Förderperiode endet 2013 - bisher zwei Millionen Euro erhalten

Landkreis befürchtet Rückgang der EU-Hilfe

Werra-Meißner. Der Landkreis befürchtet, dass es ab 2014 weniger Fördergeld für Regionalentwicklung aus der EU gibt. In der laufenden siebenjährigen Förderperiode, die in diesem Jahr endet, erhielt der Kreis bisher insgesamt etwas mehr als zwei Millionen Euro aus dem so genannten Leader-Programm.

Leader steht für Liaison entre actions de développement de l’économie rurale und heißt übersetzt: Verbindung zwischen Aktionen zur Entwicklung der ländlichen Wirtschaft.

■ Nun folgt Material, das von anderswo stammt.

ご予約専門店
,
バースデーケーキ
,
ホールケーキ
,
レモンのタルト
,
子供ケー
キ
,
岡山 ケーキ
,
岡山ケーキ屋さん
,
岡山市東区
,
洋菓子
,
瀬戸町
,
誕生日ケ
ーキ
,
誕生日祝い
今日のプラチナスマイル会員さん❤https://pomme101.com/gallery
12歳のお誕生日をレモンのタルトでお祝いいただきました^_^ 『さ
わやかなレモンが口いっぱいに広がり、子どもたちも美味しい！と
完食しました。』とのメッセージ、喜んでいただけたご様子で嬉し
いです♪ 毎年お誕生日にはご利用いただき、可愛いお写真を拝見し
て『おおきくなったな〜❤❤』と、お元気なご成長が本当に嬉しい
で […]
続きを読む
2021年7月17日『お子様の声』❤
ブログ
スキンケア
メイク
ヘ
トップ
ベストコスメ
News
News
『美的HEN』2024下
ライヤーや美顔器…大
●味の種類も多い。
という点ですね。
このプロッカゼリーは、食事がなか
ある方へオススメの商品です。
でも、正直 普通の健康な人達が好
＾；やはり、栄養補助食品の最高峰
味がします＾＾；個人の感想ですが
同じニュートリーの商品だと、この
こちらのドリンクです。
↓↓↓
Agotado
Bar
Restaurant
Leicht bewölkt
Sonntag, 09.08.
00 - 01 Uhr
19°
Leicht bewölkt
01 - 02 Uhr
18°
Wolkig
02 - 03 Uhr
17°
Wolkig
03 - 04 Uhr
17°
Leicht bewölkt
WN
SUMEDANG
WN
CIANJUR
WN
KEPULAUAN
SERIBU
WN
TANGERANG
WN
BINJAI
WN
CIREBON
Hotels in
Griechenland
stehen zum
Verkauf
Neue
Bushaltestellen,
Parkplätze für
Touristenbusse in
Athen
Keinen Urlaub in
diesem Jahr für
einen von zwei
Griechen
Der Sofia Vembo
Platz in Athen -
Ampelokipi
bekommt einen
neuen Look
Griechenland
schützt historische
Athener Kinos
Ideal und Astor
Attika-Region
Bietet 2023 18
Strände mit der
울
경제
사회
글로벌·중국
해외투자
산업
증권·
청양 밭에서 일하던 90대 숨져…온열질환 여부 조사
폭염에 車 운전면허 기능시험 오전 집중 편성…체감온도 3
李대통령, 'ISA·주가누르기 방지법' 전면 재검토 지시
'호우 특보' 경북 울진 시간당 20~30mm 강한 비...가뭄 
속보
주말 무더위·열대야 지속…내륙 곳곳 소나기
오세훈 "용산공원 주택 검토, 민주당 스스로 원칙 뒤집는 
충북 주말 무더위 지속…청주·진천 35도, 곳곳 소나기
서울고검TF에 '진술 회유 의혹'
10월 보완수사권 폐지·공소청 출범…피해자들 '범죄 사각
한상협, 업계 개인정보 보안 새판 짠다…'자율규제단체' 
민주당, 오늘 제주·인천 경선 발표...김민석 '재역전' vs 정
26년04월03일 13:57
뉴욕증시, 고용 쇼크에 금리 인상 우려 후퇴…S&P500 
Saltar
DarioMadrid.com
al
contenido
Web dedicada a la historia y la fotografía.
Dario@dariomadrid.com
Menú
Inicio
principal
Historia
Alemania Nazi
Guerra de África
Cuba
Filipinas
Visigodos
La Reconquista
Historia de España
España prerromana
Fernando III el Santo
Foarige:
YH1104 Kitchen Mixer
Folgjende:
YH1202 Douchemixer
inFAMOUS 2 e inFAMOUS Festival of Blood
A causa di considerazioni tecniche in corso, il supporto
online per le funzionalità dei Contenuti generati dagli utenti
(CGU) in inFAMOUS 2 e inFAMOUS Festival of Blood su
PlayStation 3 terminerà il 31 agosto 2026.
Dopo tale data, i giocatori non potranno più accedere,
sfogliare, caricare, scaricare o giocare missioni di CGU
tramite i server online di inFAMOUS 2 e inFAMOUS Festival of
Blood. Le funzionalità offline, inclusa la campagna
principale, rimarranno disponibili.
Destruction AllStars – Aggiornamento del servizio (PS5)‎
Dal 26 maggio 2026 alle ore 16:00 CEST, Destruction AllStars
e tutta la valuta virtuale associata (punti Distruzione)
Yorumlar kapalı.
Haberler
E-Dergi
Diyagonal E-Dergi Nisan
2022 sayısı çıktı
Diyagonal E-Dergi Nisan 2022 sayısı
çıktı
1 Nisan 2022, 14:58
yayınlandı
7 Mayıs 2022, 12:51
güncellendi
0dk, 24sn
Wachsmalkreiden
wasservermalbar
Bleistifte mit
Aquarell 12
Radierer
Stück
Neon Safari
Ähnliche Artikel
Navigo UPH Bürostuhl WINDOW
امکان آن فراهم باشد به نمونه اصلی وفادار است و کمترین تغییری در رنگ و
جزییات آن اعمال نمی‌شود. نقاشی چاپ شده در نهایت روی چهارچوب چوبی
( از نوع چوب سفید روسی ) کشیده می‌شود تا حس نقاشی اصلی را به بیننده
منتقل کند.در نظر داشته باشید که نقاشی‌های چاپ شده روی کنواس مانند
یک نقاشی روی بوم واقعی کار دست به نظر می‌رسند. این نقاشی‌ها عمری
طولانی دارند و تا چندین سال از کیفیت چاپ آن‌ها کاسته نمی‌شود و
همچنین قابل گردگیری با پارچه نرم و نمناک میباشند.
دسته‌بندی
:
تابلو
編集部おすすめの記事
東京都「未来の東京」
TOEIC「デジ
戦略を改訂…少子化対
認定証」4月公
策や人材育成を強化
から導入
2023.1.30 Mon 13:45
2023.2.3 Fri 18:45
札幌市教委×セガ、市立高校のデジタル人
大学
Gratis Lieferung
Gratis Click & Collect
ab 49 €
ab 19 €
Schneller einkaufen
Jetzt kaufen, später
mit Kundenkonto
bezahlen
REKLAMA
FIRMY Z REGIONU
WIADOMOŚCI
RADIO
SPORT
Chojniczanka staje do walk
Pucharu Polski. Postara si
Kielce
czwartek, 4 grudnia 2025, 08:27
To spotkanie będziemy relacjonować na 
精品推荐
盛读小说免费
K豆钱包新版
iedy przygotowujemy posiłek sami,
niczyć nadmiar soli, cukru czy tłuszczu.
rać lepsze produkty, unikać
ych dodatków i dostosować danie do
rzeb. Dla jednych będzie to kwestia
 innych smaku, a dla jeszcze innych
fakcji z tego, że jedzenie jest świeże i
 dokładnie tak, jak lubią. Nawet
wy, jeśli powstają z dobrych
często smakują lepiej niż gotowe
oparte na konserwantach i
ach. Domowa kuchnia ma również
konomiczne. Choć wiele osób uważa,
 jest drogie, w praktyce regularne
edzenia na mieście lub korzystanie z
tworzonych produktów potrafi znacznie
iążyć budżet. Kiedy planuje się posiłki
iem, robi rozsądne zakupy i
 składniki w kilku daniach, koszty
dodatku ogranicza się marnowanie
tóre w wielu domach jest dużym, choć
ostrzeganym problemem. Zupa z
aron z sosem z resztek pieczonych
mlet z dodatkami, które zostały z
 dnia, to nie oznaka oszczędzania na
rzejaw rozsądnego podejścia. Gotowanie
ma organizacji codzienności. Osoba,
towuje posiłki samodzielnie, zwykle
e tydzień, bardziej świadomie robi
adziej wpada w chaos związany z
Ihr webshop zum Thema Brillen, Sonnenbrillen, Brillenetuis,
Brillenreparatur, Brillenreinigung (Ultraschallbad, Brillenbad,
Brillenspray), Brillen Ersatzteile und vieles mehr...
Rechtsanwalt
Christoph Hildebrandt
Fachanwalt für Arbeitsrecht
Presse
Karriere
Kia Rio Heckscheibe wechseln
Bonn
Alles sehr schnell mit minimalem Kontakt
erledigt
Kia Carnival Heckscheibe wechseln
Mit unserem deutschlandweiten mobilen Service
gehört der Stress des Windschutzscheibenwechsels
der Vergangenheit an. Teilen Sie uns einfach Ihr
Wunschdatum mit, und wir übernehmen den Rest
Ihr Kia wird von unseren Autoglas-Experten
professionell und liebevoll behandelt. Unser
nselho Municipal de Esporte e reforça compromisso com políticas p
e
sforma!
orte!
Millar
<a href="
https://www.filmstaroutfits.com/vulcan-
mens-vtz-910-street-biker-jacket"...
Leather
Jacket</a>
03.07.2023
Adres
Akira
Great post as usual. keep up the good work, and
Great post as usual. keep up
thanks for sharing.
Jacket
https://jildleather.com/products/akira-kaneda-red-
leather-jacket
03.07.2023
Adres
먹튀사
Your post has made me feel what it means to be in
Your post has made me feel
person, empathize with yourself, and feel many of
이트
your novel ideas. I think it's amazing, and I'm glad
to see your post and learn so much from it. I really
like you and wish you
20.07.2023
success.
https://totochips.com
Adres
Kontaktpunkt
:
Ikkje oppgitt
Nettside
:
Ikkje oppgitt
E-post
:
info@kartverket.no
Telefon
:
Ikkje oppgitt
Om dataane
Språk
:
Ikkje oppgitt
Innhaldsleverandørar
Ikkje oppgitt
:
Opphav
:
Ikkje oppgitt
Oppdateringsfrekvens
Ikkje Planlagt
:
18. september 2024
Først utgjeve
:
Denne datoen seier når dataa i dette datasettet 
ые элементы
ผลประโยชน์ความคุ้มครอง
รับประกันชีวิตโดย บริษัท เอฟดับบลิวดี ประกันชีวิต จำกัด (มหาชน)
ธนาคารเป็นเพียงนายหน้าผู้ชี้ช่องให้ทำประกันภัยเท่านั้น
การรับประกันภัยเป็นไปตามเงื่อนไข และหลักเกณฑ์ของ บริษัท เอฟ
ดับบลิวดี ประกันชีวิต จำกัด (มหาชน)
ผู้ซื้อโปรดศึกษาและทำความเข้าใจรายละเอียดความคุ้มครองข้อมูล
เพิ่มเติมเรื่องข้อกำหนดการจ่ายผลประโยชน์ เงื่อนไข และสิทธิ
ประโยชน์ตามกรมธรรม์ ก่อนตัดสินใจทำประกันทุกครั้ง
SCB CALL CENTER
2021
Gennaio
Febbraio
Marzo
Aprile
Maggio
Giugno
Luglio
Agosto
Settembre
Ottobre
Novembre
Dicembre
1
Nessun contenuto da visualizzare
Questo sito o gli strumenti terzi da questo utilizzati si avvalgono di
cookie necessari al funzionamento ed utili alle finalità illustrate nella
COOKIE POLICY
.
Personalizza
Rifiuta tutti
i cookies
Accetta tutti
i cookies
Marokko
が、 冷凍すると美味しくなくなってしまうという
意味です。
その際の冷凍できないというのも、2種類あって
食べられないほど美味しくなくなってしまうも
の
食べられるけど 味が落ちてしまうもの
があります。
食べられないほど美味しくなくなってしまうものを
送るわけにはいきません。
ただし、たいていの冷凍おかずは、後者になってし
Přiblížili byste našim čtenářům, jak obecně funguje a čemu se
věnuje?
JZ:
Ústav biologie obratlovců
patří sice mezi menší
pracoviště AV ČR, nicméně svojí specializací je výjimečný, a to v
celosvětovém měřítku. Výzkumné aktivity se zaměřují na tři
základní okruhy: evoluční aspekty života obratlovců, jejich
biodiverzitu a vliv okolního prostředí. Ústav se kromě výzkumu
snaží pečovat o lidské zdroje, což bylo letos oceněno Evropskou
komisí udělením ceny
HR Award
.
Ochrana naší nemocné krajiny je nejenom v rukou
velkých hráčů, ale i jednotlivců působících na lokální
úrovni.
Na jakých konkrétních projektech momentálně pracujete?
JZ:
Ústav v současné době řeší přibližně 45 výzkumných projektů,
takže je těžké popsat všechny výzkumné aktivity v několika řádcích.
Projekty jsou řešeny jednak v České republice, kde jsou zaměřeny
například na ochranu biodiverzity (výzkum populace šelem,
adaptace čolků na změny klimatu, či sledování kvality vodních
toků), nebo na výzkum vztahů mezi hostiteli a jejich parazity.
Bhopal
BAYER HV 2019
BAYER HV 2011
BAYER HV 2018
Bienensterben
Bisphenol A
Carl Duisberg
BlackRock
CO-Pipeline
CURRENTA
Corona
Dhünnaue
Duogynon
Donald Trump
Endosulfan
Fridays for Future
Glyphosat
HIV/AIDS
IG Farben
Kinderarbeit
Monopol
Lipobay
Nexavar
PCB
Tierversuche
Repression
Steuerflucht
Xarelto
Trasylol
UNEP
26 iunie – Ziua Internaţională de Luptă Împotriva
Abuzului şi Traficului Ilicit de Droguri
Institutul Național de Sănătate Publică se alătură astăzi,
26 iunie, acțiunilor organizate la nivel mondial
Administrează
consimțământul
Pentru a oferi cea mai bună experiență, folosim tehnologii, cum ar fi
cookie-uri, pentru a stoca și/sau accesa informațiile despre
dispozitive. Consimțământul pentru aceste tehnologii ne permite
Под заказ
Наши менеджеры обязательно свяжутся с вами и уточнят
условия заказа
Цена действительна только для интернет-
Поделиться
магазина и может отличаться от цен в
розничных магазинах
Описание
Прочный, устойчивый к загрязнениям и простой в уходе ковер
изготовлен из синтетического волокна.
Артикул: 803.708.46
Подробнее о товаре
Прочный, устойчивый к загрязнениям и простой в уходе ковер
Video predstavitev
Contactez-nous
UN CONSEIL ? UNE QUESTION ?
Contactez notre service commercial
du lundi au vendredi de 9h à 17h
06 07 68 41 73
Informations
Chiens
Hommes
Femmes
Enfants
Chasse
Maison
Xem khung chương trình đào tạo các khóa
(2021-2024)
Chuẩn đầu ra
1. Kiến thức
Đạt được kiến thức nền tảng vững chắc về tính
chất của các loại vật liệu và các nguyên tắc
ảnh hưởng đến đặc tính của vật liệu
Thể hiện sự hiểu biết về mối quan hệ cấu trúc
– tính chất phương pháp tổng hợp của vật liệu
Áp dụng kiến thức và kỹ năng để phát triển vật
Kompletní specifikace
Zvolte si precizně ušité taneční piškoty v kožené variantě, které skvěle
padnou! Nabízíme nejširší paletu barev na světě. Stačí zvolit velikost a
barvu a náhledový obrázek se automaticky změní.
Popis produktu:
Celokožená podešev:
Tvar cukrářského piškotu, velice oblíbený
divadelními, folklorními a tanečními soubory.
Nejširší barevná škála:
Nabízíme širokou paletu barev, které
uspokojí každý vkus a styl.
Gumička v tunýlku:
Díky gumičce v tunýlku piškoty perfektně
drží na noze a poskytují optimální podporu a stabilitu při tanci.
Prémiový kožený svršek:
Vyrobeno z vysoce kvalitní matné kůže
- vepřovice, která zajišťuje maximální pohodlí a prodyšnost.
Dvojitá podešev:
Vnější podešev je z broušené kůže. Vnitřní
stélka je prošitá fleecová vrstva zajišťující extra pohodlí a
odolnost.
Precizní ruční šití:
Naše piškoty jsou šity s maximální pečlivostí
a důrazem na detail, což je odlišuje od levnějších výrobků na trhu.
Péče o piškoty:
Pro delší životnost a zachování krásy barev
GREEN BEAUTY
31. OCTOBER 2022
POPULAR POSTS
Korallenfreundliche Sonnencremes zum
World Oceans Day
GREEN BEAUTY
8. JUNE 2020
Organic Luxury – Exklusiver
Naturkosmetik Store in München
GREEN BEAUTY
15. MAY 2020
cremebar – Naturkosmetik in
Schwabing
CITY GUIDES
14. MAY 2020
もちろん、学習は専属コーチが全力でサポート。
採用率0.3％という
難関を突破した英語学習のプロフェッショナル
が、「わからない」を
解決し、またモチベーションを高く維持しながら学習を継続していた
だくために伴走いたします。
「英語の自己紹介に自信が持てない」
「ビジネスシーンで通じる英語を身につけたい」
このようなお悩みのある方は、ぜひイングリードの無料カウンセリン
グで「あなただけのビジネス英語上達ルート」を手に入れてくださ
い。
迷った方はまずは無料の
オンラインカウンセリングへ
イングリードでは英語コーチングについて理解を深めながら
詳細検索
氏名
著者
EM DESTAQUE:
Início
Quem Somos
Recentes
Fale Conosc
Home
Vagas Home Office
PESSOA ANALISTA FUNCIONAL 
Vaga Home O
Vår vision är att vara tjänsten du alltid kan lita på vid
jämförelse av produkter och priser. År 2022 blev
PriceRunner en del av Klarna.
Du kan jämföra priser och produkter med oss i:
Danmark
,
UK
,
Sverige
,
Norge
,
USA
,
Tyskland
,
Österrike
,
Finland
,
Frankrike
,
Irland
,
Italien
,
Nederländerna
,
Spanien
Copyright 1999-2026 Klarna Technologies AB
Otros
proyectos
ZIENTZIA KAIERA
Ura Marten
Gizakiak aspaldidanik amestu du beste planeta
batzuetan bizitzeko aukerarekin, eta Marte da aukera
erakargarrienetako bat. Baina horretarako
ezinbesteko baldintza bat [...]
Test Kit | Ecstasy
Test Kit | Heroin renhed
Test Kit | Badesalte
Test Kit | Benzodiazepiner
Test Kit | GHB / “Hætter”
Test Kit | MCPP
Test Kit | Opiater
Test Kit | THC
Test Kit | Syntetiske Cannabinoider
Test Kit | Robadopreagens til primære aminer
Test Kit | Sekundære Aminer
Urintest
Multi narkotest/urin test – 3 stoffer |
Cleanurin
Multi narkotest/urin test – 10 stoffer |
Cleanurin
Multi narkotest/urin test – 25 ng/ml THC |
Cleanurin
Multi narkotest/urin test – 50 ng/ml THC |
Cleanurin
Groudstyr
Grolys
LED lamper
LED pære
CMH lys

„Inzwischen hat die EU 27 Mitglieder, darunter auch sehr arme Länder“, sagte Landrat Stefan Reuß. Daher werde seitens der EU sicherlich künftig anders verteilt werden. Hinzu komme, das die EU innerhalb Deutschlands bestenfalls auf die Bundesländer blicke. „Aus Brüsseler Sicht ist Hessen eine kleine Region. Als Landkreis tauchen wir da gar nicht auf“, sagte Reuß. Da Hessen insgesamt ein reiches Land sei, werde es umso schwerer, die EU davon zu überzeugen, dass es auch dort strukturschwache Ecken wie den Werra-Meißner-Kreis gebe.

In den vergangenen zehn Jahren hat der Werra-Meißner-Kreis für Projekte der Dorf- und Regionalentwicklung insgesamt 24 Millionen Euro von Land, Bund und der EU erhalten. Damit wurden Investitionen in Höhe von knapp 85 Millionen Euro für 1452 Vorhaben ausgelöst. Von der Dorferneuerung profitierten 36 Orte im Kreis. Als Beispiele nannte die in der Kreisverwaltung zuständige Fachdienstleiterin Ursula Baumgärtel-Blaschke unter anderen den Dorfsupermarkt Marktwert in Datterode und die Jausenstation in Weißenbach, die von der Dorferneuerung profitierten

Bei den EU-Mitteln aus dem Leader-Topf war der Landkreis besonders erfolgreich und erhielt rund 650.000 Euro mehr, als ihm eigentlich zusteht. Denn Geld, das nicht beansprucht wird, kommt zurück in den Topf und wird neu verteilt.